┌────────

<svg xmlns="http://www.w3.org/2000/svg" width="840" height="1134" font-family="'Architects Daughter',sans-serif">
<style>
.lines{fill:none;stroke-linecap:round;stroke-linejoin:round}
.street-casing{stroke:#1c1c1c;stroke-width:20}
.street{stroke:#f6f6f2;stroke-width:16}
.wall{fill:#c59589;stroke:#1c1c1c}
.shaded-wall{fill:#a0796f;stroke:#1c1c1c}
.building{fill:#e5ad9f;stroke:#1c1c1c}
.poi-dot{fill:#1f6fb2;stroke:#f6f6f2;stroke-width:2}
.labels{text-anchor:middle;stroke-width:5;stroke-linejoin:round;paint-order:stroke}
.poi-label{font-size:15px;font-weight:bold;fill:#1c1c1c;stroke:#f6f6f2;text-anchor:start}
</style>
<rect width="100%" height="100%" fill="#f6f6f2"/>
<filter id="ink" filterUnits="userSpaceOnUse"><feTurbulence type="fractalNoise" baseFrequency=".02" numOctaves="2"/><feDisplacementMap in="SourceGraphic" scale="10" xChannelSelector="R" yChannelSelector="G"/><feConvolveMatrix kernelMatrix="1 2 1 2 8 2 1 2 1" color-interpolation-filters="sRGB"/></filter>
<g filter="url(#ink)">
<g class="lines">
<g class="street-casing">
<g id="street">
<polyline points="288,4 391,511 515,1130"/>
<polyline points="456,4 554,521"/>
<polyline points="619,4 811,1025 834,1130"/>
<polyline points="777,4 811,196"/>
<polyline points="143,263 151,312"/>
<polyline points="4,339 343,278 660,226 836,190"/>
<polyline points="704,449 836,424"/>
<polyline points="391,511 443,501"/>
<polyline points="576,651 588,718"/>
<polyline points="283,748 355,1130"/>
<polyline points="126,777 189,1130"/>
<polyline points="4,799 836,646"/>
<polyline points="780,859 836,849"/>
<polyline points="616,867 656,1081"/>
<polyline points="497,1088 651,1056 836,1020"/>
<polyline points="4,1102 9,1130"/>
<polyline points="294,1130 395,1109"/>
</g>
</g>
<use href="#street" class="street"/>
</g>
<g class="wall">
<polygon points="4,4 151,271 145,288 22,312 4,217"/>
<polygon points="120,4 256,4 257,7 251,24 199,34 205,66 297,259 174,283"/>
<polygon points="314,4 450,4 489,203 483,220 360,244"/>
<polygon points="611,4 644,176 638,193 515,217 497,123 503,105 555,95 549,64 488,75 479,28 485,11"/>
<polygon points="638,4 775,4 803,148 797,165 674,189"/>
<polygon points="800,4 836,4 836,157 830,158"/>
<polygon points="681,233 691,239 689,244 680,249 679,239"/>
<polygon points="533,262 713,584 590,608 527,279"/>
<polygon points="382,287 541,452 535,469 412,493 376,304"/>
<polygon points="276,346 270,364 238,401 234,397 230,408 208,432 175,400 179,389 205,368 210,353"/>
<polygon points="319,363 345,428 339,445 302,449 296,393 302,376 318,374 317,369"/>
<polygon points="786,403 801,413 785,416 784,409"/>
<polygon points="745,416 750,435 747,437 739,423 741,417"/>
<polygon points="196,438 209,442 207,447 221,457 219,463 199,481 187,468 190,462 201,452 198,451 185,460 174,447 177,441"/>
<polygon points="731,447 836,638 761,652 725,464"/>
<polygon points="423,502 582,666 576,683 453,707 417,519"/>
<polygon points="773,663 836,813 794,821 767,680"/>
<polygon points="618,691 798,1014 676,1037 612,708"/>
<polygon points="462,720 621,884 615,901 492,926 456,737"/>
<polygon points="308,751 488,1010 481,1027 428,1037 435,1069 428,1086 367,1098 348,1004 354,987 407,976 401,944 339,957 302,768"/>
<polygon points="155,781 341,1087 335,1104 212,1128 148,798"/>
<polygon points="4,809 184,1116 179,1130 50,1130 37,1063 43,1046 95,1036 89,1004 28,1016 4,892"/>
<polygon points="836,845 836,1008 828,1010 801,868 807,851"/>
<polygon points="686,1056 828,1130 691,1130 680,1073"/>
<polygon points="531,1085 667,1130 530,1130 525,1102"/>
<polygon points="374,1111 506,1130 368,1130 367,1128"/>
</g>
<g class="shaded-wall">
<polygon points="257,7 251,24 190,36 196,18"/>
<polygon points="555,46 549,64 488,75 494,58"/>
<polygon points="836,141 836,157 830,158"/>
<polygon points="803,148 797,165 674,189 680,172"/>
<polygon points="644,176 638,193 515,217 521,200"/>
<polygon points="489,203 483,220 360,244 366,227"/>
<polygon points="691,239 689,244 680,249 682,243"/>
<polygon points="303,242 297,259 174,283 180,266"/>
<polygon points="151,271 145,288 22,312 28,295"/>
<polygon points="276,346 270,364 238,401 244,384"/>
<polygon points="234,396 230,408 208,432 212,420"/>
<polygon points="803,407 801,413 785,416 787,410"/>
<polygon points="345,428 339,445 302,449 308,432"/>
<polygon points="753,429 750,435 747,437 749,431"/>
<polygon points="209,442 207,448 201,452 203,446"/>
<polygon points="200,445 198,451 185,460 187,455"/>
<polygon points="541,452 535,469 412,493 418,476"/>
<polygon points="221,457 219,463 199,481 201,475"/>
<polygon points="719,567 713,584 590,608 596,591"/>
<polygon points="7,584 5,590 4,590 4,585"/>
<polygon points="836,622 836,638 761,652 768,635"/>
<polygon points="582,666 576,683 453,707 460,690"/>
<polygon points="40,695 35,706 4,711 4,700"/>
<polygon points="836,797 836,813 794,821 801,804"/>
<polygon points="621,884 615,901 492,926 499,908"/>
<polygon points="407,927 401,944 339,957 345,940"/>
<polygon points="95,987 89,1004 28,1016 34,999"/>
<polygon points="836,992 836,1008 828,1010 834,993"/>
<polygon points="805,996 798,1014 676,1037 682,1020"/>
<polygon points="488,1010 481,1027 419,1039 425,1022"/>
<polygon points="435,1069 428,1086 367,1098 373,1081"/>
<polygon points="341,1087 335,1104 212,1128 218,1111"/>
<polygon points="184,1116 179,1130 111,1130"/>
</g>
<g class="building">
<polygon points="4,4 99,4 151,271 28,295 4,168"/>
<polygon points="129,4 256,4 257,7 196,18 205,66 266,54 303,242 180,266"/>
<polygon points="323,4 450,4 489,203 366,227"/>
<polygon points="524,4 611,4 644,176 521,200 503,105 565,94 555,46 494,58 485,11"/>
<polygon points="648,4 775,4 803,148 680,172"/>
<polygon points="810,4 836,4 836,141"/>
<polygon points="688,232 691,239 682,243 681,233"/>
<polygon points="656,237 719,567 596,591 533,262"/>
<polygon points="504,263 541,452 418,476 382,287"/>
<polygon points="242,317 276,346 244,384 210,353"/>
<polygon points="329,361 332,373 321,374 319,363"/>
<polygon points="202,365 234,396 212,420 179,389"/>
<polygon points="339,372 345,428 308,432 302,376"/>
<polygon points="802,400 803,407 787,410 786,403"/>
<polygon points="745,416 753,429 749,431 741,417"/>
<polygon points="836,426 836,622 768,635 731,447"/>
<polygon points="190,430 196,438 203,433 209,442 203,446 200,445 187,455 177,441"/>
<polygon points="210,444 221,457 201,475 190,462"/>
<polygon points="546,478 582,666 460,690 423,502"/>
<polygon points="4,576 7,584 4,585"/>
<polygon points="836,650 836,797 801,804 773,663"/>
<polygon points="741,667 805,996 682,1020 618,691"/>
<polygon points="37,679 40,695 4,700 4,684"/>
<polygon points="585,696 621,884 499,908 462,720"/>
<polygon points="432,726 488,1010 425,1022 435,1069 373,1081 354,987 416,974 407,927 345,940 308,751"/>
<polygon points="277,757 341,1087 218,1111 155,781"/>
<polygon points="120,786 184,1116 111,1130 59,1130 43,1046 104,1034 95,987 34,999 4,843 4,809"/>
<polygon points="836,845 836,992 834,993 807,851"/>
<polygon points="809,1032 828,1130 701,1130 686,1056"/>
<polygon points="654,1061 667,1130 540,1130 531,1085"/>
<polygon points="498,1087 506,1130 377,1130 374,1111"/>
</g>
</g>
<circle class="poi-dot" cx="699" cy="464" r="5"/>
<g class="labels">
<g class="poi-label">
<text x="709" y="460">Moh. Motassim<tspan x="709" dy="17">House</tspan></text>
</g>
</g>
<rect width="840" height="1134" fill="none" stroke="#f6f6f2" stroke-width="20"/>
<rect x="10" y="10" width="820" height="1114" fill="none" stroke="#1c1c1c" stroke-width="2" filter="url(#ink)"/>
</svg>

└────────

→ Task prompt
Pick every line of the data that includes the string "lines".

→ Solution below
.lines{fill:none;stroke-linecap:round;stroke-linejoin:round}
<g class="lines">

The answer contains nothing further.